Originally published on Photoblog by Gethin Thomas DECEMBER. 14, 2020


[131-365] 14th. December 2020- No ladies this is not about that terrible boyfriend you once had who cheated on you, this is about mathematics. George Parker Bidder was marketed as The Calculating Boy by his father, and he was an English engineer and calculating prodigy.


This sea view is at Dartmouth and was a view he would have known, living just around the corner.


He displayed a natural skill at calculation from an early age and in childhood, his father, William Bidder, a stonemason, exhibited him as a "calculating boy", first in local fairs up to the age of six, and later around the country. In this way his talent was turned to profitable account, but his general education was in danger of being completely neglected.


Still, many of those who saw him developed an interest in his education, a notable example being Sir John Herschel. Herschel himself was an English polymath, mathematician, astronomer, chemist, inventor, and experimental photographer who invented the blueprint. His interest led him to arrange it so George could be sent to school in Camberwell. There he did not remain long, being removed by his father, who wished to exhibit him again, but he was saved from this misfortune and enabled to attend classes at the University of Edinburgh, largely through the kindness of Sir Henry Jardine, to whom he subsequently showed his gratitude by founding a "Jardine Bursary" at the university.


In 1834 Robert Stephenson, whose acquaintance he had made in Edinburgh, offered him an appointment on the London & Birmingham Railway, and in the succeeding year or two he began to assist George Stephenson in his parliamentary work, which at that time included schemes for railways between London and Brighton and between Manchester and Rugby via the Potteries. In this way he was introduced to engineering and parliamentary practice at a period of great activity which saw the establishment of the main features and principles that have since governed English railway construction.
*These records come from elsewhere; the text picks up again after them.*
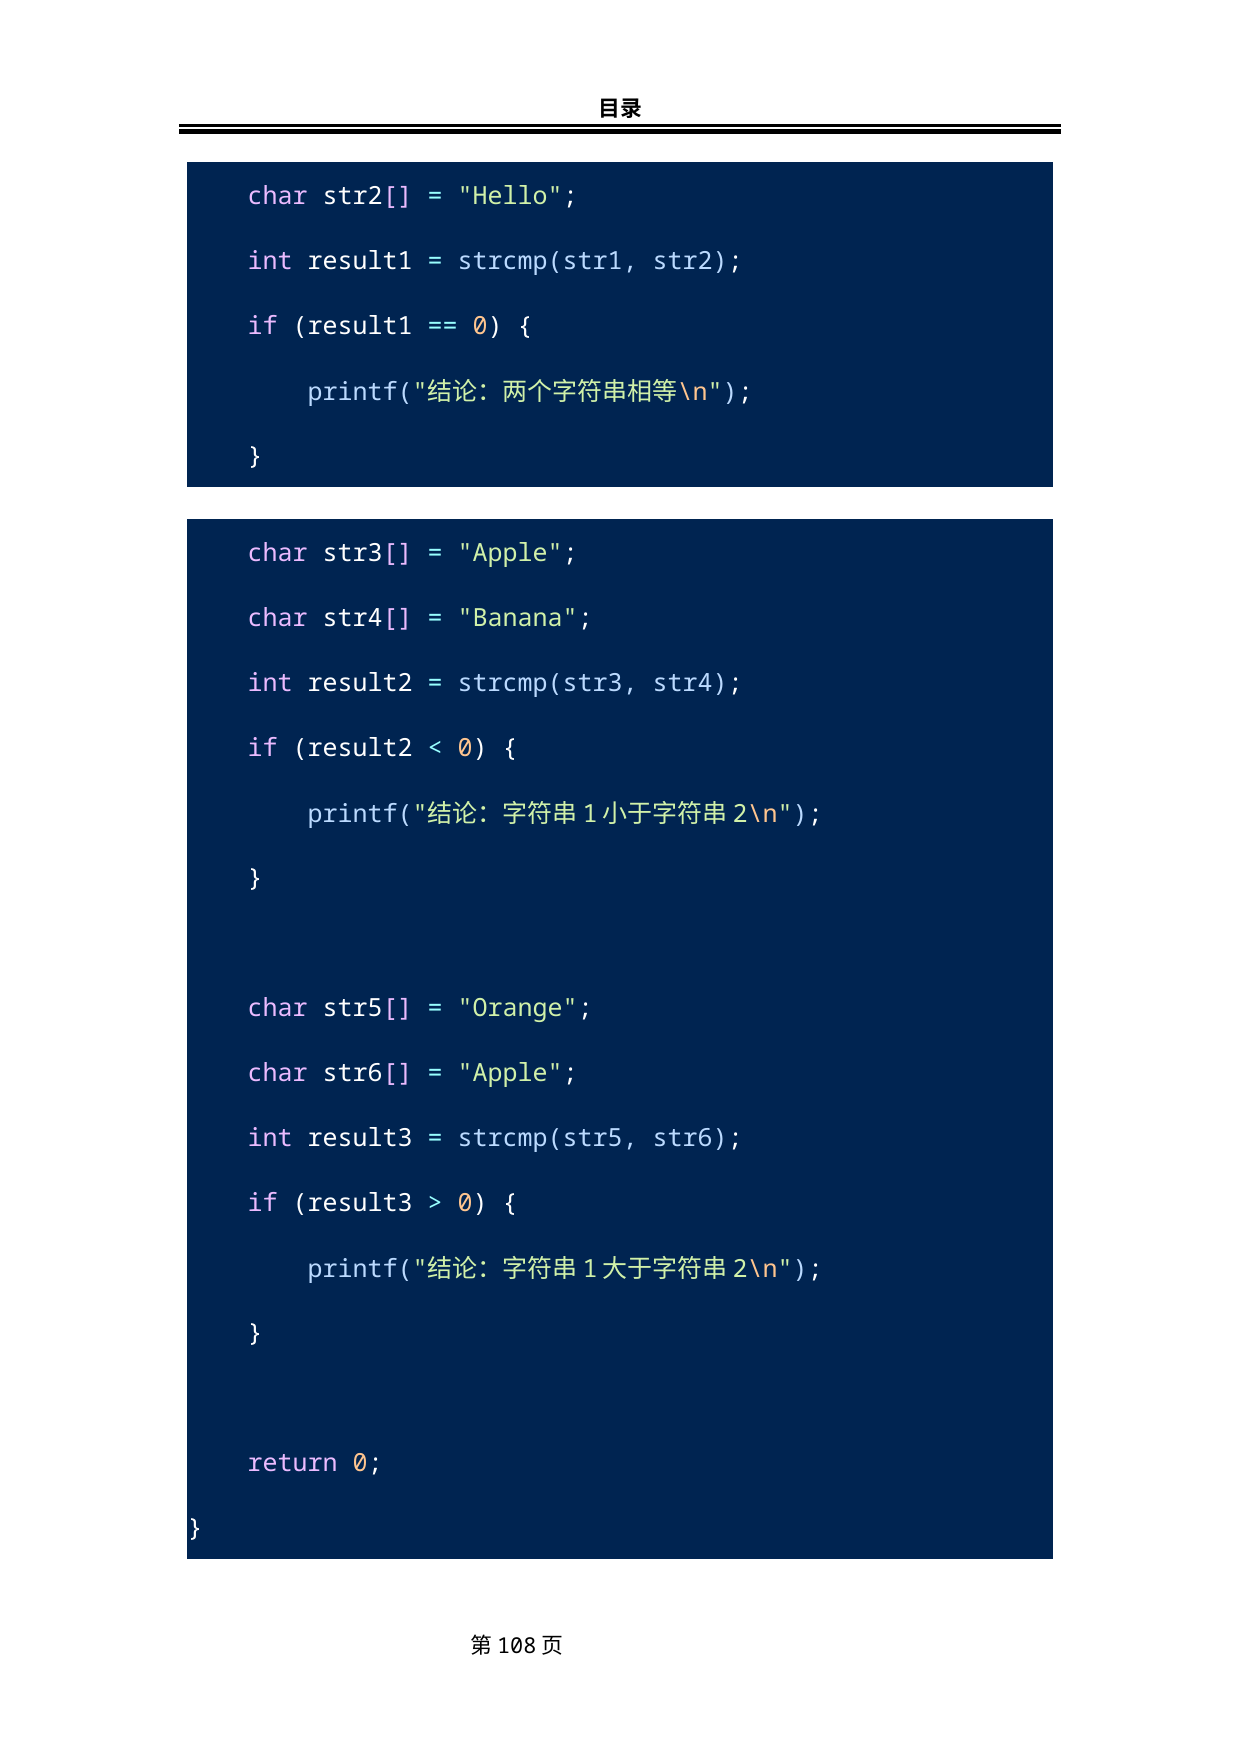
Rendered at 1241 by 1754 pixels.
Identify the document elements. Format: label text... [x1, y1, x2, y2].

text } [187, 422, 1053, 487]
text char str3[] = "Apple"; [187, 519, 1053, 584]
text printf("结论：两个字符串相等\n"); [187, 357, 1053, 422]
text int result1 = strcmp(str1, str2); [187, 227, 1053, 292]
text char str2[] = "Hello"; [187, 162, 1053, 227]
text printf("结论：字符串1小于字符串2\n"); [187, 779, 1053, 844]
text printf("结论：字符串1大于字符串2\n"); [187, 1234, 1053, 1299]
text char str6[] = "Apple"; [187, 1039, 1053, 1104]
text int result3 = strcmp(str5, str6); [187, 1104, 1053, 1169]
text if (result2 < 0) { [187, 714, 1053, 779]
text int result2 = strcmp(str3, str4); [187, 649, 1053, 714]
text } [187, 844, 1053, 909]
text if (result1 == 0) { [187, 292, 1053, 357]
text } [187, 1494, 1053, 1559]
text char str5[] = "Orange"; [187, 974, 1053, 1039]
text } [187, 1299, 1053, 1364]
text return 0; [187, 1429, 1053, 1494]
text if (result3 > 0) { [187, 1169, 1053, 1234]
text char str4[] = "Banana"; [187, 584, 1053, 649]
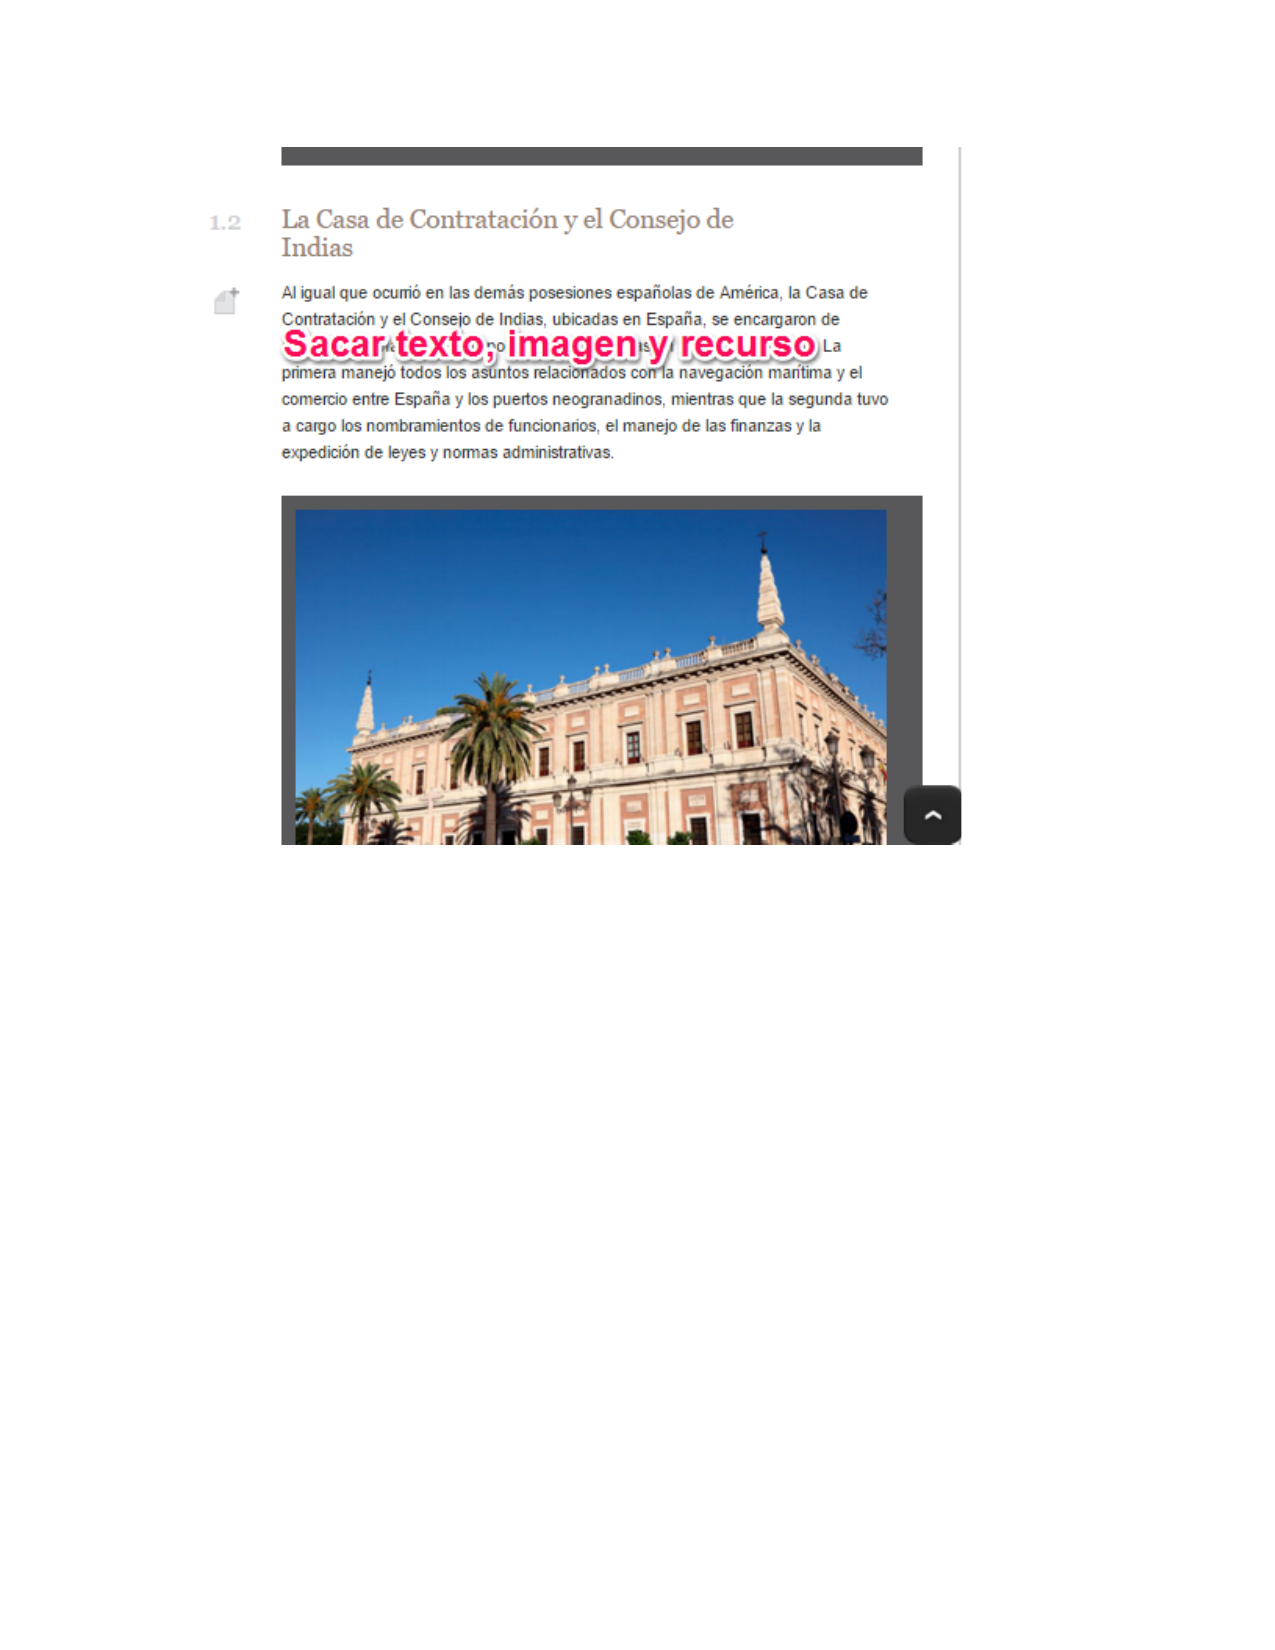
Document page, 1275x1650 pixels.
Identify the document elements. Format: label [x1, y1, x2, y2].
He also advised on the construction of the Belgian railways; with R. Stephenson he made the first railway in Norway, from Christiania to Eidsvold; he was engineer-in-chief of the Danish railways, and he was largely concerned with railways in India. Though he sometimes spoke of himself as a mere "railway-engineer," he was in reality very much more; there was indeed no branch of engineering in which he did not take an interest, as was shown by the assiduity with which for half a century he attended the weekly meetings of the Institution of Civil Engineers, of which he was elected president in 1860.
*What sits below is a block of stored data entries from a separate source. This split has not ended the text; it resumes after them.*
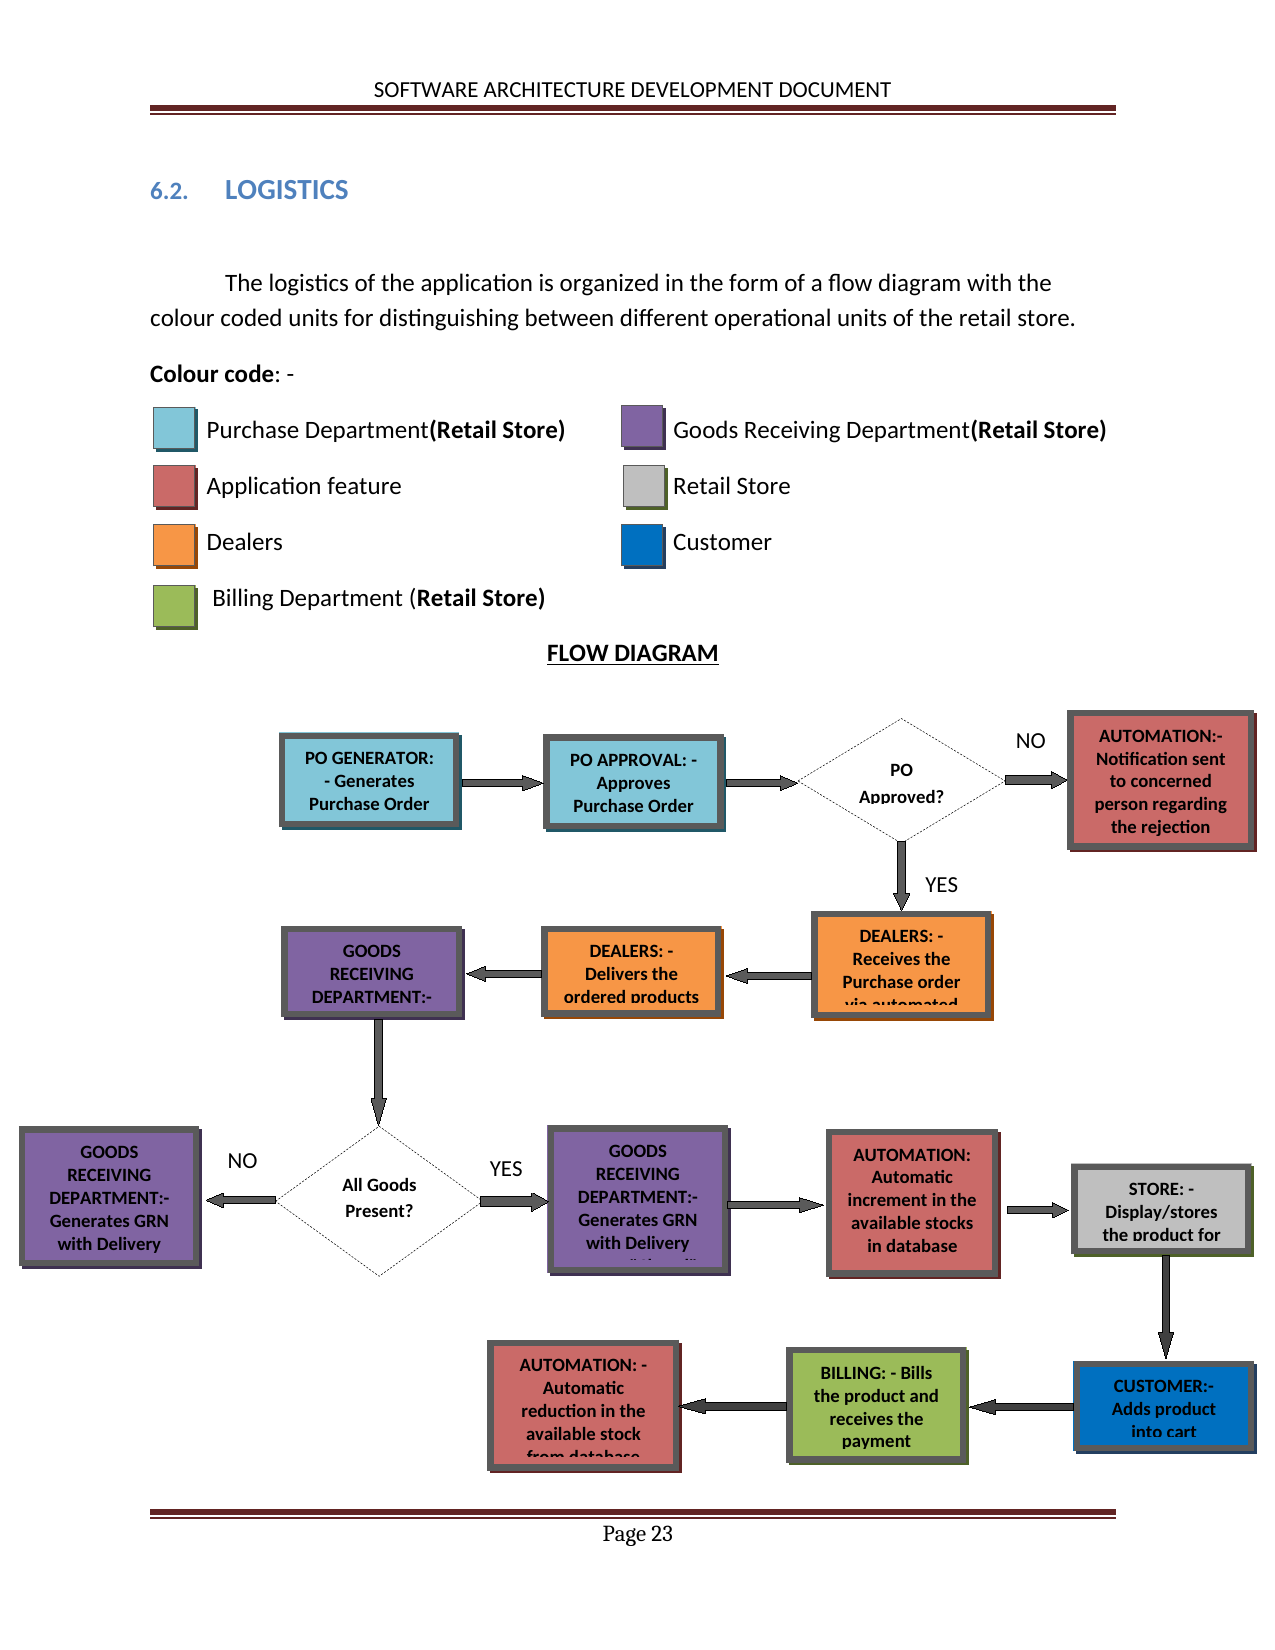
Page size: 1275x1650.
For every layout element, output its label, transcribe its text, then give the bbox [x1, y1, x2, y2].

text Purchase Department (Retail Store) Goods Receiving Department(Retail Store) [666, 414, 1116, 445]
text Billing Department (Retail Store) [150, 582, 1116, 612]
text The logistics of the application is organized in the form of a flow diagram with the colour coded units for distinguishing between different operational units of the retail store. [150, 268, 1116, 333]
text Application feature Retail Store [668, 470, 1116, 501]
text Dealers Customer [196, 526, 621, 556]
text FLOW DIAGRAM [150, 638, 1116, 668]
text Application feature Retail Store [198, 470, 623, 501]
text Colour code: - [150, 358, 1116, 389]
subtitle LOGISTICS [150, 171, 1116, 206]
text Dealers Customer [663, 526, 1116, 556]
text Purchase Department (Retail Store) Goods Receiving Department(Retail Store) [198, 414, 621, 445]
Assiduity is my word of the day- Constant or close attention to what one is doing. Late Middle English: from Latin assiduitas, from assiduus ‘occupied with’.
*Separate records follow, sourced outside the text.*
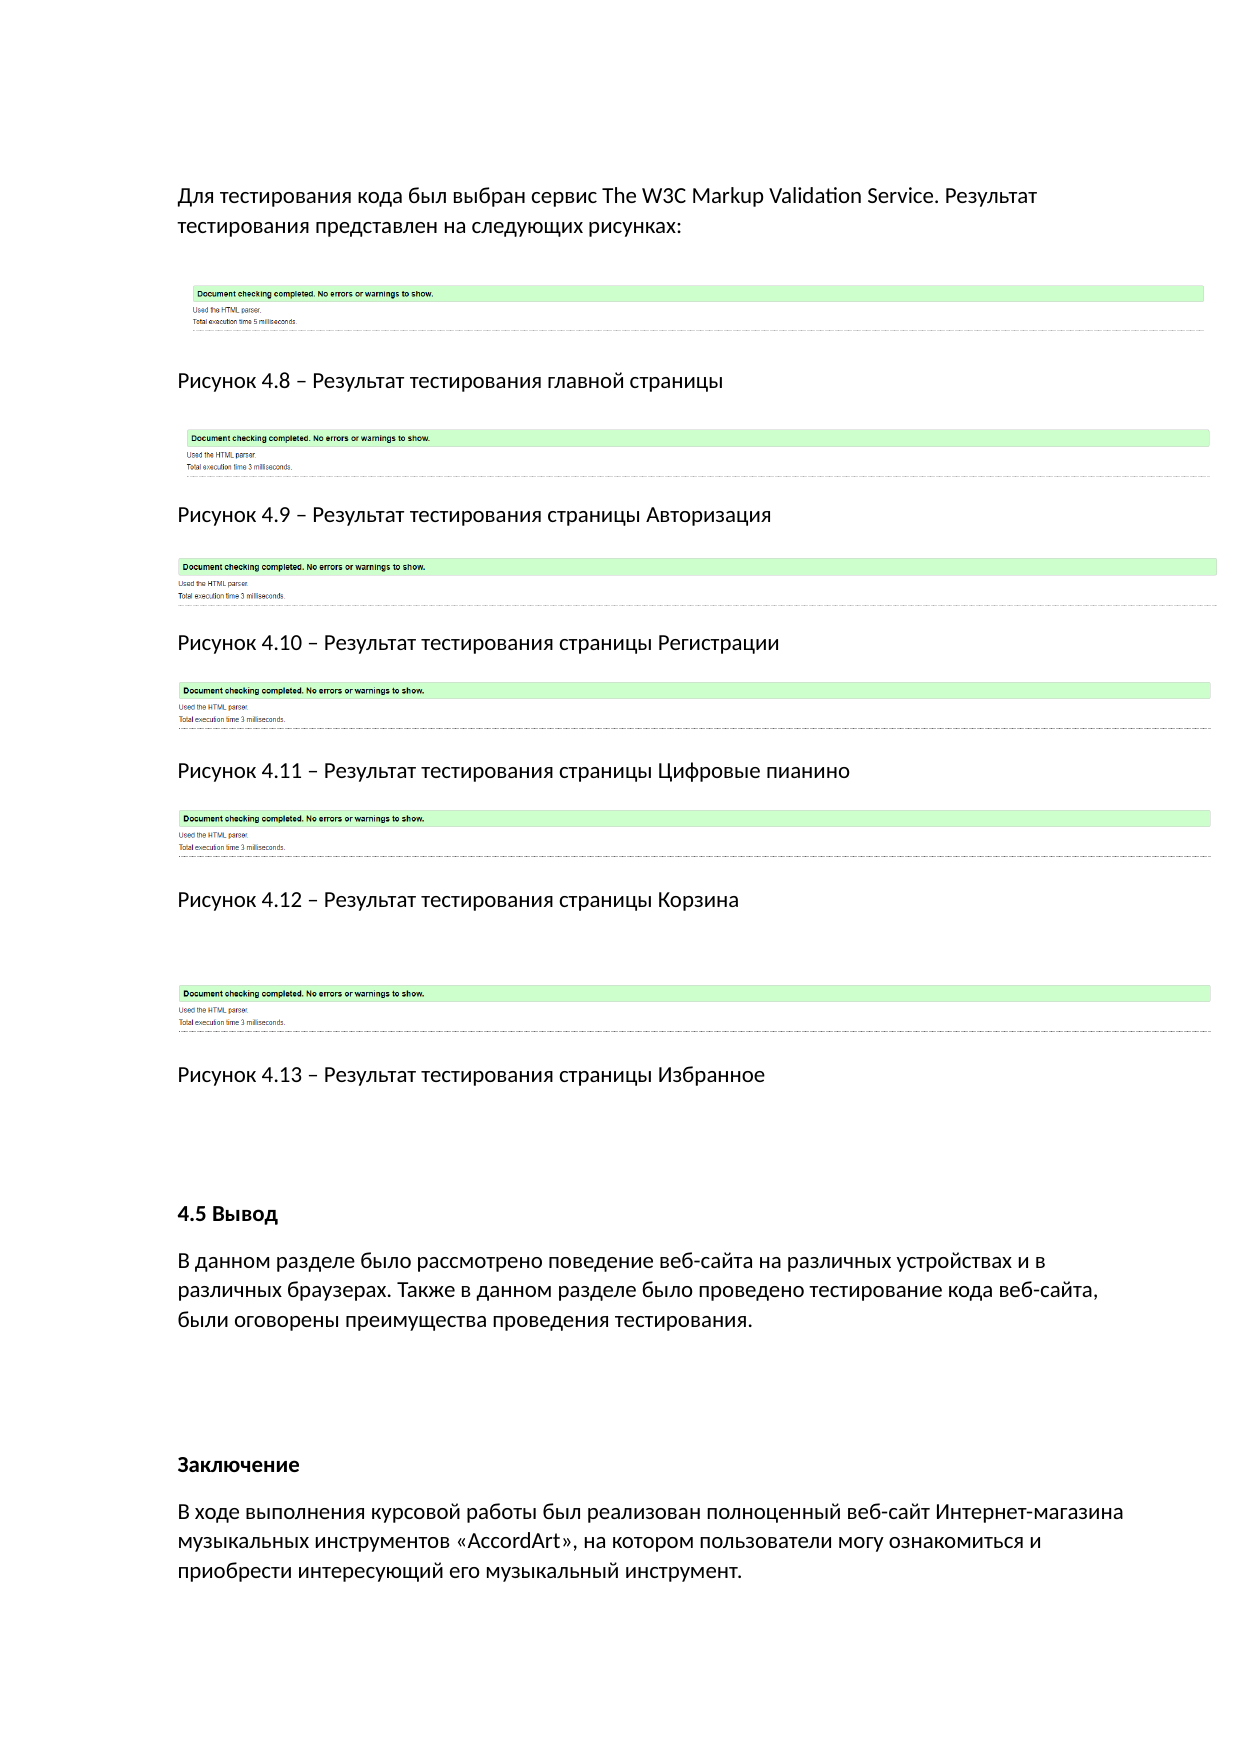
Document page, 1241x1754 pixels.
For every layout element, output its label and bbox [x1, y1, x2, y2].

picture [177, 547, 1223, 610]
picture [177, 412, 1223, 483]
picture [177, 803, 1223, 867]
picture [177, 978, 1223, 1042]
picture [177, 257, 1223, 348]
picture [177, 674, 1223, 739]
He was one of the first to recognize the value of the electric telegraph, and he was one of the founders of the Electric Telegraph Company, which enabled the public generally to enjoy the benefits of telegraphic communication. Bidder died at his residence of Ravensbury Dartmouth, Devon, aged 72, on 20 September 1878 and was buried at Stoke Fleming in St Peters church. His son, George Parker Bidder Jr. , who inherited much of his father's calculating power, was a successful parliamentary counsel and an authority on cryptography.